“There’s a black violence on this valley. I don’t know – I don’t know. It’s as though some old ghost haunted it out of the dead ocean below and troubled the air with unhappiness. It’s as secret as hidden sorrow. I don’t know what it is, but I see it and feel it in the people here.”
After being on my shelf since I was in high school, I finally read John Steinbeck’s novel East of Eden. I don’t know why I waited so long. I’ve gone back on goodreads.com and wondered why I have given so many books 5 stars in recent months. I don’t necessarily regret these ratings and I’m not going to change them but now I want to somehow signify that East of Eden reached out and grabbed me more than these other books. I want to give it more than 5 stars.
I consider Steinbeck one of those American writers that grapple with the disillusionment felt by so many after World War I. In East of Eden, the Biblical allusion in the title got me thinking that maybe the reason for the disillusionment is the sense that something has been lost, something of value is gone. What that something is could take a hundred posts to discuss and maybe we still wouldn’t come to a definitive answer. Maybe the Eden that is lost is so lost that we don’t know what it is anymore.
In the center of the novel, though, Adam Trask and Samuel Hamilton, the patriarchs of the two families involved in the novel, discuss the Old Testament story of Cain and Abel with Lee, Trask’s Cantonese servant. It prompts Lee to ask some learned members of his family about the meaning of the verses in Genesis 4. After two years of learning Hebrew, the scholars determine that a certain word that can be translated as a command actually means something closer to “thou mayest” or “to choose”. The power to choose good or the power to choose evil – maybe that has something to do with what is lost. Are we no longer able to choose good?

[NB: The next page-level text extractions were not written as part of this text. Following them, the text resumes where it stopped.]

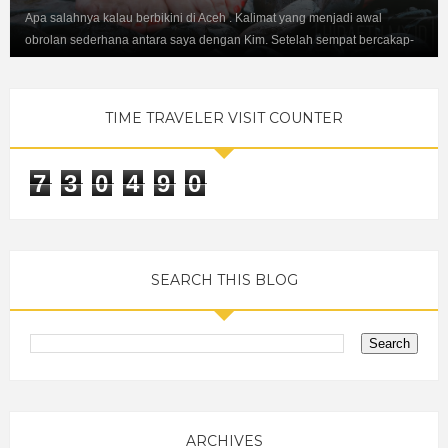
Apa salahnya kalau berbikini di Aceh . Kalimat yang menjadi awal
obrolan sederhana antara saya dengan Kim. Setelah sempat bercakap-
cakap...
TIME TRAVELER VISIT COUNTER
7
3
0
4
9
0
SEARCH THIS BLOG
ARCHIVES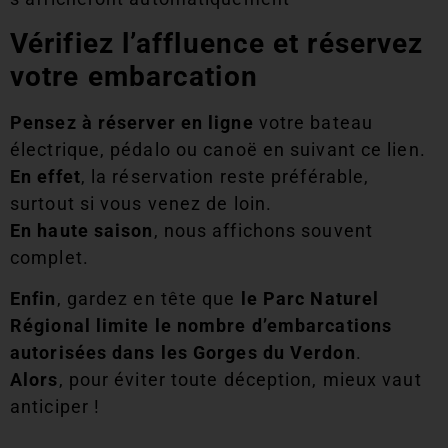
Vérifiez l’affluence et réservez
votre embarcation
Pensez à réserver en ligne
votre bateau
électrique, pédalo ou canoë en suivant ce lien.
En effet
, la réservation reste préférable,
surtout si vous venez de loin.
En haute saison
, nous affichons souvent
complet.
Enfin
, gardez en tête que
le Parc Naturel
Régional limite le nombre d’embarcations
autorisées dans les Gorges du Verdon
.
Alors
, pour éviter toute déception, mieux vaut
anticiper !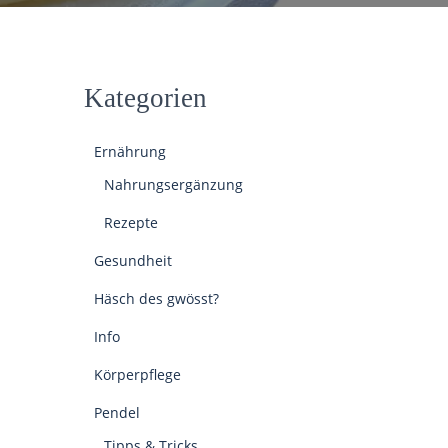
Kategorien
Ernährung
Nahrungsergänzung
Rezepte
Gesundheit
Häsch des gwösst?
Info
Körperpflege
Pendel
Tipps & Tricks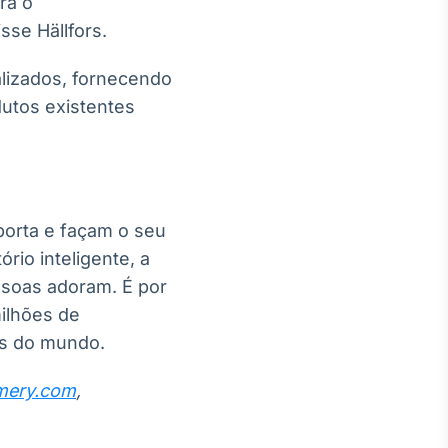
ra o
sse Hällfors.
alizados, fornecendo
dutos existentes
porta e façam o seu
rio inteligente, a
soas adoram. É por
ilhões de
as do mundo.
mery.com
,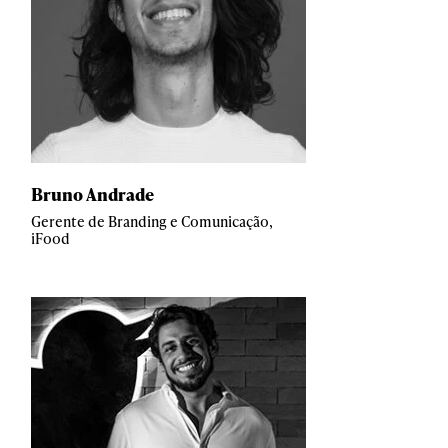
Bruno Andrade
Gerente de Branding e Comunicação,
iFood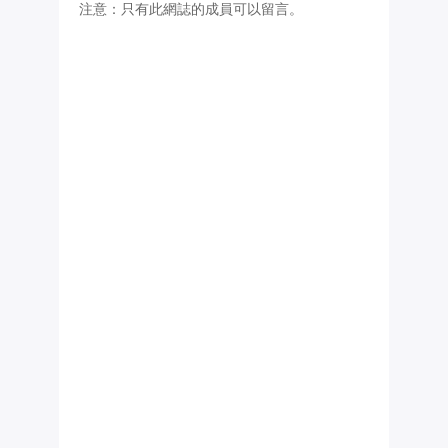
注意：只有此網誌的成員可以留言。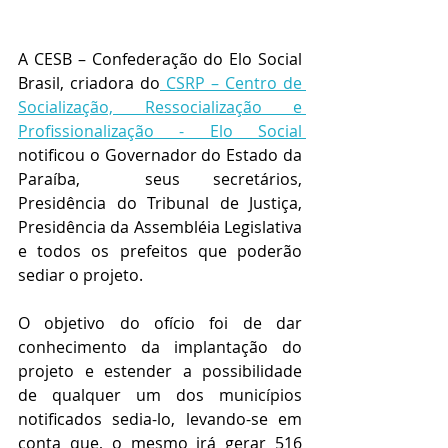
A CESB – Confederação do Elo Social 
Brasil, criadora do
 CSRP – Centro de 
Socialização, Ressocialização e 
Profissionalização - Elo Social 
notificou o Governador do Estado da 
Paraíba,  seus secretários, 
Presidência do Tribunal de Justiça, 
Presidência da Assembléia Legislativa 
e todos os prefeitos que poderão 
sediar o projeto. 
O objetivo do ofício foi de dar 
conhecimento da implantação do 
projeto e estender a possibilidade  
de qualquer um dos municípios 
notificados sedia-lo, levando-se em 
conta que, o mesmo irá gerar 516 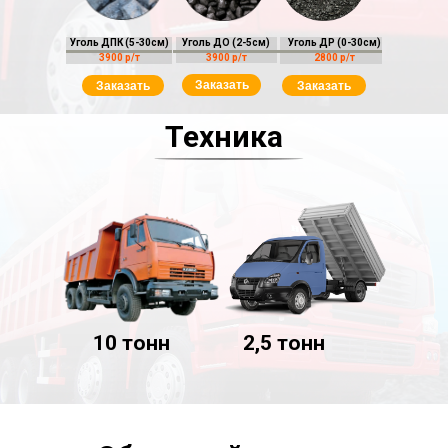
Уголь ДПК (5-30см)
Уголь ДО (2-5см)
Уголь ДР (0-30см)
3900 р/т
3900 р/т
2800 р/т
Заказать
Заказать
Заказать
Техника
10 тонн
2,5 тонн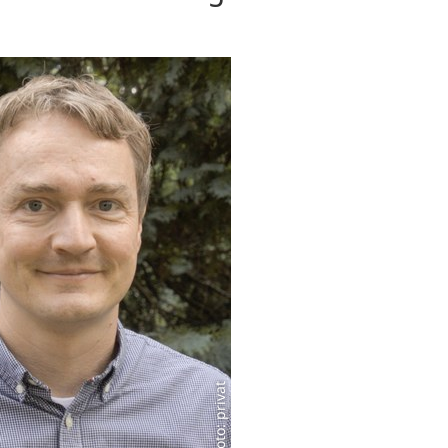
Foto: privat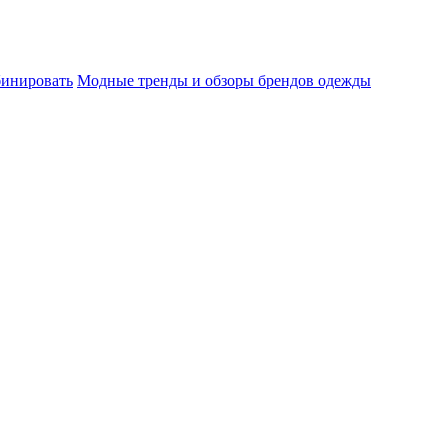
бинировать
Модные тренды и обзоры брендов одежды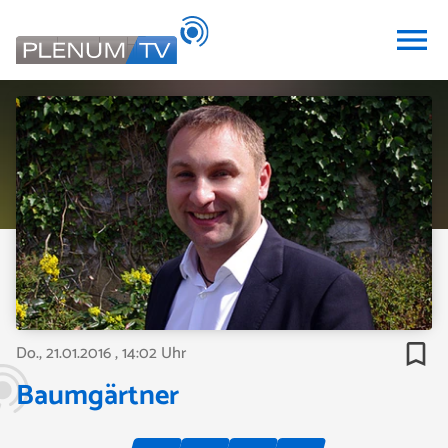
menu
bookmark_border
Do., 21.01.2016
, 14:02 Uhr
Baumgärtner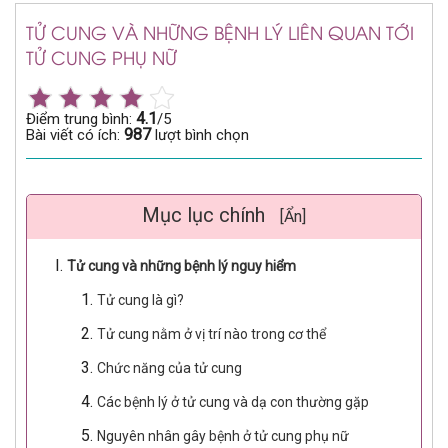
TỬ CUNG VÀ NHỮNG BỆNH LÝ LIÊN QUAN TỚI
TỬ CUNG PHỤ NỮ
4.1
Điểm trung bình:
/5
987
Bài viết có ích:
lượt bình chọn
Mục lục chính
[Ẩn]
Tử cung và những bệnh lý nguy hiểm
Tử cung là gì?
Tử cung nằm ở vị trí nào trong cơ thể
Chức năng của tử cung
Các bệnh lý ở tử cung và dạ con thường gặp
Nguyên nhân gây bệnh ở tử cung phụ nữ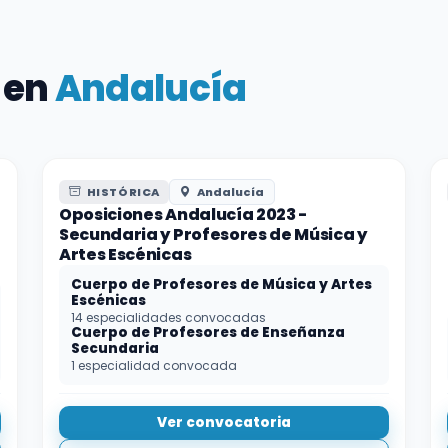
 en
Andalucía
HISTÓRICA
Andalucía
Oposiciones Andalucía 2023 -
Secundaria y Profesores de Música y
Artes Escénicas
Cuerpo de Profesores de Música y Artes
Escénicas
14 especialidades convocadas
Cuerpo de Profesores de Enseñanza
Secundaria
1 especialidad convocada
Ver convocatoria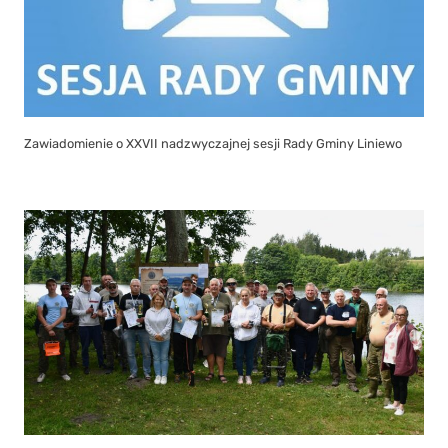
Zawiadomienie o XXVII nadzwyczajnej sesji Rady Gminy Liniewo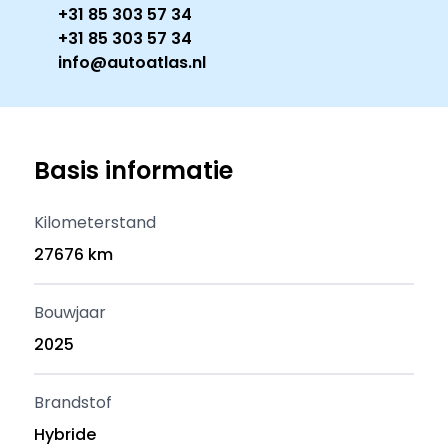
+31 85 303 57 34
+31 85 303 57 34
info@autoatlas.nl
Basis informatie
Kilometerstand
27676 km
Bouwjaar
2025
Brandstof
Hybride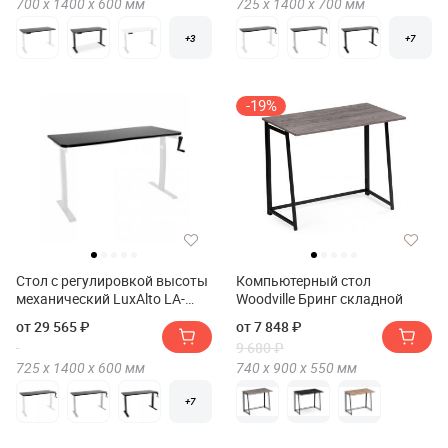
700 х
1400 х
600
мм
725 х
1400 х
700
мм
+3
+7
-19%
Стол с регулировкой высоты
Компьютерный стол
механический LuxAlto LA-
Woodville Бринг складной
T33-M1 140*60*2.5
от 29 565 ₽
от 7 848 ₽
9 680 ₽
725 х
1400 х
600
мм
740 х
900 х
550
мм
+7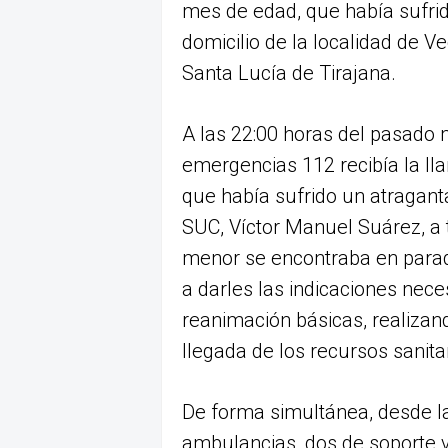
mes de edad, que había sufrid
domicilio de la localidad de V
Santa Lucía de Tirajana.
A las 22:00 horas del pasado m
emergencias 112 recibía la ll
que había sufrido un atragant
SUC, Víctor Manuel Suárez, a 
menor se encontraba en parad
a darles las indicaciones nec
reanimación básicas, realizan
llegada de los recursos sanita
De forma simultánea, desde la
ambulancias, dos de soporte v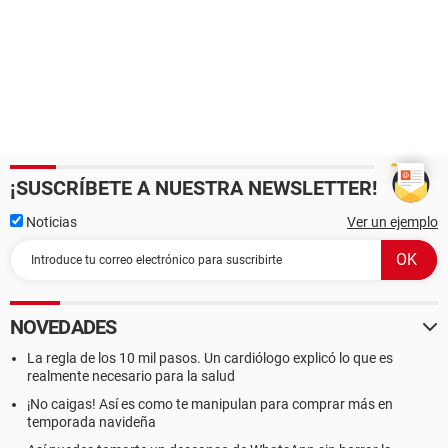
¡SUSCRÍBETE A NUESTRA NEWSLETTER!
Noticias
Ver un ejemplo
NOVEDADES
La regla de los 10 mil pasos. Un cardiólogo explicó lo que es
realmente necesario para la salud
¡No caigas! Así es como te manipulan para comprar más en
temporada navideña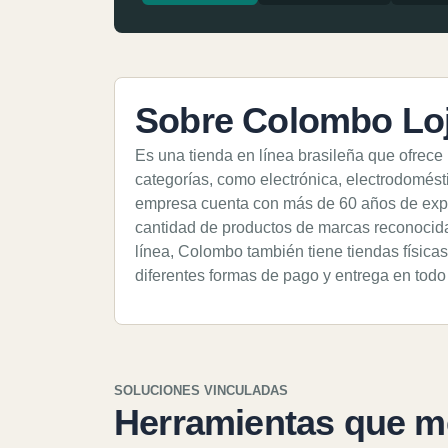
Sobre Colombo Lo
Es una tienda en línea brasileña que ofrece
categorías, como electrónica, electrodomést
empresa cuenta con más de 60 años de expe
cantidad de productos de marcas reconocida
línea, Colombo también tiene tiendas físicas 
diferentes formas de pago y entrega en todo 
SOLUCIONES VINCULADAS
Herramientas que m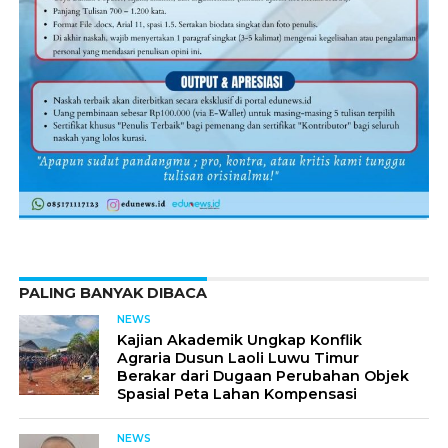
PALING BANYAK DIBACA
NEWS
Kajian Akademik Ungkap Konflik
Agraria Dusun Laoli Luwu Timur
Berakar dari Dugaan Perubahan Objek
Spasial Peta Lahan Kompensasi
NEWS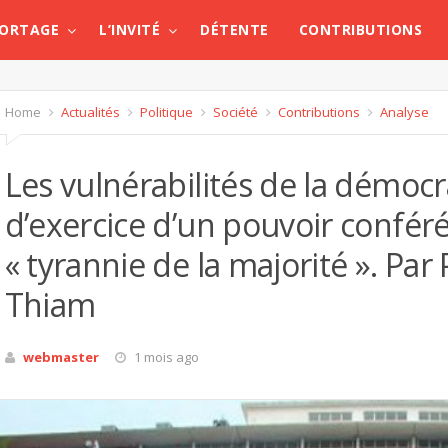
PORTAGE
L’INVITÉ
DÉTENTE
CONTRIBUTIONS
Home
Actualités
Politique
Société
Contributions
Analyse
Les vulnérabilités de la démocr
d’exercice d’un pouvoir conféré
« tyrannie de la majorité ». P
Thiam
webmaster
1 mois ago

In spite of being family patriarchs, neither Trask nor Hamilton are strong the way we might think of family leaders. To me, they seem more inherently good than inherently strong. Their struggle to choose good made them shine as characters – even with their weaknesses and imperfections.
And then there is Lee who I think is both strong and good – and, by choice, a servant. He now firmly has a place on my list of favorite literary characters.